Não é de se espantar que Alexander Sokurov nos traga, mais uma vez, o melhor que o cinema russo contemporâneo tem a oferecer. Conhecido por seu semi-documentário Arca Russa (2002), filmado em uma única tomada de 96 minutos, e por sua adaptação da tragédia goethiana Fausto (2011), Sokurov agora engaja em uma animação fantástica do mais alto nível experimental: Conto de Fadas (2022). A trama gira em torno de um encontro um tanto inusitado: Hitler, Mussolini, Stalin e Churchill se reúnem no Purgatório e dão início a uma conversa repleta de implicâncias, brigas, reflexões e até gracejos.
O quarteto volta à vida
Por mais que estejamos habituados a ver fotografias de personalidades tirânicas nos livros de história ou em documentários na televisão, parece inevitável que sintamos um leve desconforto ao vermos tais genocidas em movimento. Superada a estaticidade da imagem fixa, nossos personagens agora adotam volatilidade – podem perambular livremente pelo Purgatório, interagir entre si, contar piadas e dizer qualquer coisa que venha à mente. Projetados na tela, vemo-los voltando à vida – há como não se incomodar com isso? Não estamos de frente com a representação chapliniana de Hitler, em O Grande Ditador (1940), muito menos como Hitler brincalhão de Jojo Rabbit (2019), de Taika Waititi: estamos cara a cara com o próprio Führer, com seu feitio autoritário, anti-semita, belicoso. E não só ele – Mussolini, Stalin e Churchill o acompanham!
Entristecer-se-á aquele que perceber que os personagens na tela nos incomodam não por estarmos distantes do espírito fascista que reinou na primeira metade do século XX, mas por estarmos mais próximos a ele do que nunca. Basta avaliar, por exemplo, o cenário político europeu e notar como a extrema-direita vem dominando os holofotes: na França, o Reunião Nacional, partido de Marine Le Pen, vence o primeiro turno da eleição legislativa; na Itália, Giorgia Meloni comanda com seu ultraconservadorismo. Será que estamos tão distantes assim da essência que dominou o século passado?

────────────────

### Enunciado 1
Nos registros, da linha com "family: Fabaceae" até o fim, inclusive, pode reescrever essas linhas trocando "common name" por "nome comum" e mantendo todo o resto igual?

### Registros fornecidos
────────────────

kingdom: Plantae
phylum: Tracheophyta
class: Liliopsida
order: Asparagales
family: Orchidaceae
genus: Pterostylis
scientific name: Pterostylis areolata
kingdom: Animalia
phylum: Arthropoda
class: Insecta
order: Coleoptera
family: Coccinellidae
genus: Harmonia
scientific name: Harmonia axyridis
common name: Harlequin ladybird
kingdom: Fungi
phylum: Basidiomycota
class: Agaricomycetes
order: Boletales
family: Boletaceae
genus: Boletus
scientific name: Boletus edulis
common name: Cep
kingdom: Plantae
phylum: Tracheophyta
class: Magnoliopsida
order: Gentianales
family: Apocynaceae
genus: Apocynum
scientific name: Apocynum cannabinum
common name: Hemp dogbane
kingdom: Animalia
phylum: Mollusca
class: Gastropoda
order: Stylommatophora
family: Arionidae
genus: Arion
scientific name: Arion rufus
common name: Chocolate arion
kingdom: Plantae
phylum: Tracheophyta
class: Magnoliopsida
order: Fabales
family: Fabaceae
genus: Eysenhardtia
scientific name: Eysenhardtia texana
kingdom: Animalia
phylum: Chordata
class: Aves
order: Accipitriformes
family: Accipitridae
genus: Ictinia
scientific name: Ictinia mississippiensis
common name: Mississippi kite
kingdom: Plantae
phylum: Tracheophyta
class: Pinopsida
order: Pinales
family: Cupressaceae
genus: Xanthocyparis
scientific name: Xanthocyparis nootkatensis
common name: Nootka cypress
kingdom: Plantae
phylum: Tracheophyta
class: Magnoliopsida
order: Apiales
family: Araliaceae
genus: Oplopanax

────────────────

### Enunciado 2
Pode resumir em duas frases a crítica sobre Conto de Fadas?

### Resposta do exercício 1
family: Fabaceae
genus: Eysenhardtia
scientific name: Eysenhardtia texana
kingdom: Animalia
phylum: Chordata
class: Aves
order: Accipitriformes
family: Accipitridae
genus: Ictinia
scientific name: Ictinia mississippiensis
nome comum: Mississippi kite
kingdom: Plantae
phylum: Tracheophyta
class: Pinopsida
order: Pinales
family: Cupressaceae
genus: Xanthocyparis
scientific name: Xanthocyparis nootkatensis
nome comum: Nootka cypress
kingdom: Plantae
phylum: Tracheophyta
class: Magnoliopsida
order: Apiales
family: Araliaceae
genus: Oplopanax

### Resposta do exercício 2
Em Conto de Fadas (2022), animação experimental de Alexander Sokurov, Hitler, Mussolini, Stalin e Churchill se reúnem no Purgatório e travam uma conversa cheia de implicâncias, brigas, reflexões e gracejos. Ver esses personagens em movimento causa desconforto, e a crítica aponta que isso ocorre por estarmos mais próximos do espírito fascista do que nunca, como mostra o avanço da extrema-direita na França e na Itália.